Algo similar ocurre con los delitos descriptos en las normas legales, que se han venido sucediendo a lo largo de la historia. No ha existido nunca, al menos que nosotros sepamos, un momento en que “la soberbia” –la pretensión de Adán al sucumbir a la tentación de la serpiente, a incitación de Eva, de “llegar a ser” como los dioses- que es el pecado capital, tenga su reproducción especular en el ámbito de los delitos, aunque bueno sería si se pudiera instrumentar la forma de castigarla.

De lo que se está seguro es en cambio, que el primer homicidio fue el fratricidio de Abel, al asesinar a Caín; y de allí en más y a lo largo de los siglos bajo diversas formas, se asiste al despliegue de los diversos comportamientos, que en el caso de nuestro mundo occidental, vienen a ser como la descripción minuciosa de conductas reprobables específicas, que los Diez Mandamientos imponen la obligación de abstenerse de cometer.

Que las cosas son de ese modo, es el hecho que al “no matarás” inicial se lo ha visto tratado por la ley penal en diversas formas específicas a lo largo de los siglos, siempre partiendo del presupuesto que la incriminación de ese comportamiento dañoso, en sus diversas maneras de manifestarse, viene a poner en cuestión, y consiguientemente a agredir a la sacralidad de la vida humana, y la dignidad consubstancial de cada persona.

Es así como en nuestros tiempos, como reacción a agresiones tanto a uno como a otro de esos valores, que exigen sean tutelados por quienes tienen la responsabilidad de hacer que la ley sea respetada, se ha asistido a la penalización de distintos comportamientos racistas, o se ha acentuado la protección a todos los seres humanos que sufren agresión por las cuestiones de género.

Y que según se señala en obras que se ocupan de este desarrollo, “el jurista polaco Raphael Lemkin tuvo que acuñar, una vez finalizada la Segunda Guerra Mundial y cuando el mundo descubrió los horrores del Holocausto, un nuevo nombre para lo que la humanidad se había hecho a sí misma: el delito de genocidio, es decir, el intento de exterminar a un grupo étnico solo por el hecho de existir”.

Es así, como las mismas fuentes señalan que, “junto a los crímenes de guerra y contra la humanidad, entró a formar parte de los delitos perseguidos por la Corte Penal Internacional (CPI), que se rige por el Estatuto de Roma, ratificado hasta el momento por 123 países.”

Y que ahora, se conoce la noticia que un grupo internacional de 12 juristas está trabajando en la redacción de una figura cuya descripción constituiría un nuevo delito, con el objetivo de agregarlo a este estatuto. También ha sido necesario acuñar una nueva palabra para nombrarlo, cual es la de ecocidio.
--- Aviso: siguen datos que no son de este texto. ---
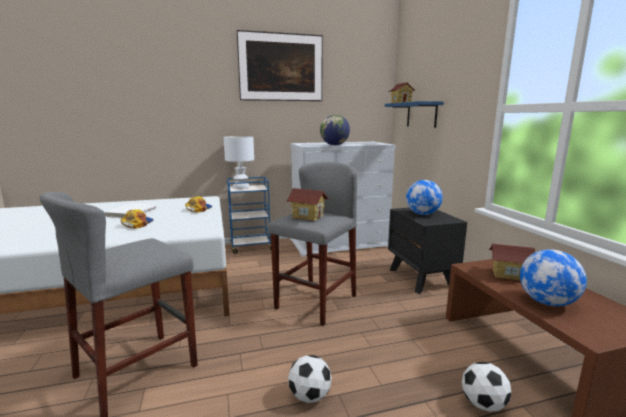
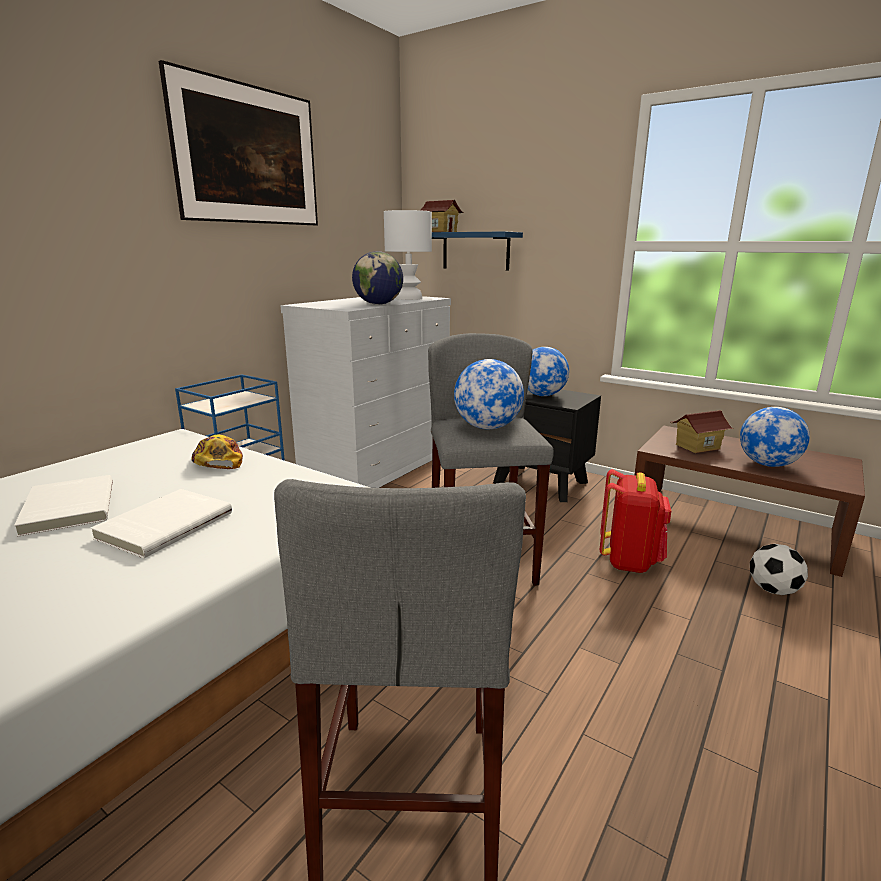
camera: 40 degrees left, 5 degrees up
(137, 224) = (164, 525): cap -> white book
(240, 187) = (214, 403): white table lamp -> white table lamp (408, 298)
(308, 217) = (487, 427): toy house -> globe
(309, 396) = (659, 673): football -> none
(401, 338) = (629, 561): none -> red backpack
Delito con el que se pretende criminalizar la destrucción de ecosistemas y un ataque irreversible contra el medio ambiente. La definición de ecocidio es entonces una iniciativa de la sociedad civil, impulsada por la campaña Stop Ecocidio, que pretende tener efectos concretos sobre la legislación internacional, pero también sobre la de los propios países.

El panel de expertos comenzó a trabajar en enero y la idea es presentar un borrador en junio, que será discutido públicamente antes de establecer un texto definitivo, que se presentará a los Estados firmantes del Estatuto de Roma.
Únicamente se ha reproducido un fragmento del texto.